Relatively low natural gas prices — partially attributable to fracking in the Marcellus and Utica shale — continue to allow the fuel to gain market share in electricity generation. According to the U.S. Energy Information Administration, 2016 was the first year that natural gas led coal in terms of electricity, as 34 percent of the nation’s power last year came from natural gas.

The agency also states that since 2002, U.S. power producers added 228 gigawatts of natural gas electricity, while only retiring 54 gigawatts — a net gain of 174 gigawatts. By contrast, 53 gigawatts of coal fired power have shut down during that time, with only 20 gigawatts added — a net loss of 33 gigawatts.

Electricity producers have cited preparation for the Clean Power Plan and the Mercury and Air Toxics Standards, which the Obama administration sought to impose, as reasons for shutting down coal-fueled generating capacity. Natural gas use and production can lead to pollution, but it will not yield similar carbon dioxide or mercury emissions.

American Electric Power plans eventually to switch its unit at the Cardinal Plant to run on natural gas, while there are tentative plans to build new natural gas generators in Marshall and Brooke counties.

“There has been a lot of research done on the co-firing idea. I suspect we’ll see some of that,” Raney said of plants that would use both coal and natural gas.

Employment

Even if natural gas can replace coal in terms of electricity generation, it probably will not replace the jobs the coal industry provides. Unlike a coal mine, which requires a steady stream of labor to perform daily tasks, natural gas wells do not need usually need much attention once they are drilled, fracked and hooked up to a pipeline.

Raney said there are now about 12,000 direct coal miner jobs in West Virginia, along with a number of contract worker jobs at the mines. He said due to the uptick in production, some coal companies are going to be looking to hire some workers.

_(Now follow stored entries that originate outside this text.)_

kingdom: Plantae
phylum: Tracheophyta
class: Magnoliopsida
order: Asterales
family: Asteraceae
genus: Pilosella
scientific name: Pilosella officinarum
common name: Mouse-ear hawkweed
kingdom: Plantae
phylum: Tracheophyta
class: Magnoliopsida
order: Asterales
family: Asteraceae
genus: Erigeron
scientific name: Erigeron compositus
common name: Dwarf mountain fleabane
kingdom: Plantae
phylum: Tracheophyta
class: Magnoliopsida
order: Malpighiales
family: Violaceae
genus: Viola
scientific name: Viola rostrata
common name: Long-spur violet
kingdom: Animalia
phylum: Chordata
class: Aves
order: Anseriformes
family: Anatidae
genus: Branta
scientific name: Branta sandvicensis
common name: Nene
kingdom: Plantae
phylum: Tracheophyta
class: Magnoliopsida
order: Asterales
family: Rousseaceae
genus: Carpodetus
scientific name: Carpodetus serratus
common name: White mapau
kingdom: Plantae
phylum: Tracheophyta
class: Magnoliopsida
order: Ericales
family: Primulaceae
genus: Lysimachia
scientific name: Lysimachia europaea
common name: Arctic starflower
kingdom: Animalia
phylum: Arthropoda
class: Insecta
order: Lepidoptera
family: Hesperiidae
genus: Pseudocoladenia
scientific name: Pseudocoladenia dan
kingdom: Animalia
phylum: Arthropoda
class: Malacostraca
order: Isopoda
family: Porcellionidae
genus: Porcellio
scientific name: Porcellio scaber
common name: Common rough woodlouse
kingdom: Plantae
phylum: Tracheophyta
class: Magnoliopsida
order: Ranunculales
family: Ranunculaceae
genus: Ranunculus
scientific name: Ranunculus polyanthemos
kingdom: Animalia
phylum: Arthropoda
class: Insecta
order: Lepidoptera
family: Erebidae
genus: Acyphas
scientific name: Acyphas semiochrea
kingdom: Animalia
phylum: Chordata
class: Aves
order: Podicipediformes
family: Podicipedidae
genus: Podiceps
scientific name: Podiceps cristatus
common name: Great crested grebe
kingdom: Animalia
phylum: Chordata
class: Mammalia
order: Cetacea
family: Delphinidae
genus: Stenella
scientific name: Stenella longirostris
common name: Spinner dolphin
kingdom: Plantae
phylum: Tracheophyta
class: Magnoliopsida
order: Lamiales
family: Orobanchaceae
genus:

Raney said the starting annual salary for a coal miner with no experience can be around $60,000.

“You just can’t duplicate that in most areas of this state,” he said.

Murray, who said he has about 6,500 employees, said the average salary for one of his miners is $90,000, including benefits and retirement.

“For where they live and for their level of education, that is a huge salary,” Murray said.

Due to computers and mechanization, coal mines often do not need the number of workers they once did.

Part of the reason is the longwall machine, which rips through coal in underground mines in a way men with pickaxes and shovels could have only imagined.

“The Marshall County Mine has two longwalls,” Murray said.

Although the industry continues to change, Murray said he believes Trump has given it some life.

He believes Trump “saved” 25,000 jobs by overturning the Clean Power Plan.

“I have the greatest respect for President Donald Trump in not only what he is trying to do, but what he has already done,” Murray said. “He is doing the right things.”